L'Association des Universités Populaires de France

Les universités populaires sont maintenant très présentes en France : l'AUPF, ou Association des Universités Populaires de France, revendique plus d'une soixantaine d'adhérents : il y a là un vrai renouveau, qui témoigne de la vitalité de l'éducation des adultes en France.

Bien que l'Université Populaire de Caen, créée par Michel Onfray en 2002, ait parfois eu la faveur des médias (aidant à faire connaître le concept d'université populaire), l'Université Populaire de Caen n'adhère pas à l'Association des Universités Populaires de France, et se situe donc paradoxalement en marge de l'essor français de l'AUPF.

L'AUPF ne se contente d'ailleurs plus d'un regard franco-français : les colloques annuels qui rassemblent les universités populaires sont devenus internationaux et sont fréquentés par les Allemands, les Autrichiens, les Belges, les Espagnols, les Italiens. Lors d'un colloque accueilli par l'Université Populaire Savoie-Mont-Blanc, Janos Toth, président de l'Association Européenne pour l'Éducation des Adultes, était présent (AEEA, en anglais : European Association for Education of Adults ; cette association regroupe une centaine d'organisations représentant trente-quatre pays).

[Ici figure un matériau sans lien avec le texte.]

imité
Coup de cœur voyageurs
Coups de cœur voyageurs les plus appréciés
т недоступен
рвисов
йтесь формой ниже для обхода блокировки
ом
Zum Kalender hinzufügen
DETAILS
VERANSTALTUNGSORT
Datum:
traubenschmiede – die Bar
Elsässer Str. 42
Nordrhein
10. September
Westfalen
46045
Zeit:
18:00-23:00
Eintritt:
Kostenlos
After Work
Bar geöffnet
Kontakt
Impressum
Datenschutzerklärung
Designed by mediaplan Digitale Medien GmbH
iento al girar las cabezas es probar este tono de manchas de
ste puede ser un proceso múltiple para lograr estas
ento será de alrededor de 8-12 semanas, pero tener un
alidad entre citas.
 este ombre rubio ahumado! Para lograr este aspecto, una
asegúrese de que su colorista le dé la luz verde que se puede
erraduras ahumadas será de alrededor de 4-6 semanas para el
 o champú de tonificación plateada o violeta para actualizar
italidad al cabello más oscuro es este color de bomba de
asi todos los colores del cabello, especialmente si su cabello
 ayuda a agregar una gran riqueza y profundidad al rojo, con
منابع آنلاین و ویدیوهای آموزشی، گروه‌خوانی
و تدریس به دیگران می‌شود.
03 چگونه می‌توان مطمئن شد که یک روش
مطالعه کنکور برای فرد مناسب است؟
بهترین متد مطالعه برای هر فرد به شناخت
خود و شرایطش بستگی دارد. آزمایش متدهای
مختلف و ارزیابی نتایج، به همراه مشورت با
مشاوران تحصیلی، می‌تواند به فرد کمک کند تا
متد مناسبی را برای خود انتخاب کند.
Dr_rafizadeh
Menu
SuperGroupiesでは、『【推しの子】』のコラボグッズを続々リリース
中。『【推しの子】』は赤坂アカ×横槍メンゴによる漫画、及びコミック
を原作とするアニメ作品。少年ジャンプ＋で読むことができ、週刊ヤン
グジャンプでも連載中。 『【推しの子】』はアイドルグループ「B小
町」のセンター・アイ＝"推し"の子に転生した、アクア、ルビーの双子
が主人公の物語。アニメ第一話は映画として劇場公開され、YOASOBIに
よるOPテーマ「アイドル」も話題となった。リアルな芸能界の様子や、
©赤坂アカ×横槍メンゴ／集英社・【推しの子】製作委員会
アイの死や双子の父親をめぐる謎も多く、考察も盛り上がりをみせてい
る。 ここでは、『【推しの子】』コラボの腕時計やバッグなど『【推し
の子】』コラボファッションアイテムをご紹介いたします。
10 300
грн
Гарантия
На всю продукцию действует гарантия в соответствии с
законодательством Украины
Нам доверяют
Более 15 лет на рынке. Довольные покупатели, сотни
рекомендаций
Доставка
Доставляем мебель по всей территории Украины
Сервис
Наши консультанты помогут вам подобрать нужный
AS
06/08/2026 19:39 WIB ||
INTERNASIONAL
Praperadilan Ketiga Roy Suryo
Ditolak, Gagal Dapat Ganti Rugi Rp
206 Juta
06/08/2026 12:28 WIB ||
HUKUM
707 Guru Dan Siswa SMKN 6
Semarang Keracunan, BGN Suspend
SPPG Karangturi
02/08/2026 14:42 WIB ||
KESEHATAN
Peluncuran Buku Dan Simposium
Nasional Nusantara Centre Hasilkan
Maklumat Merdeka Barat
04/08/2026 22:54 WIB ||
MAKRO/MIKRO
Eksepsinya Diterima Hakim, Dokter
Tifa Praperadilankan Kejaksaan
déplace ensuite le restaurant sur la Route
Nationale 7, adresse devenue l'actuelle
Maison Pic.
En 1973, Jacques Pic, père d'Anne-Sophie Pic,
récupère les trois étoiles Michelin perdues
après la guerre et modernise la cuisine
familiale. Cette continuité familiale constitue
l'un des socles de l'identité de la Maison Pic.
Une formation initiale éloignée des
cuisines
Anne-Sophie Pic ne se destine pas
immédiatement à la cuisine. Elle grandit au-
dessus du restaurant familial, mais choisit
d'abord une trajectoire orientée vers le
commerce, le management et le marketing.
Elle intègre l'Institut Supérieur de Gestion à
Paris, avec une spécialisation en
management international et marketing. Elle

C'est là le signe de l'intérêt que porte l'Europe au développement des universités populaires en France, et le colloque de novembre 2004 a réuni à Metz de nombreuses universités populaires d'Europe et les adhérents de l'AEEA À l'occasion de ce colloque seront remis les Grundtvig Awards 2004, le programme européen Grundtvig étant l'équivalent, pour l'éducation des adultes, d'autres programmes tels que Socrate ou Erasmus.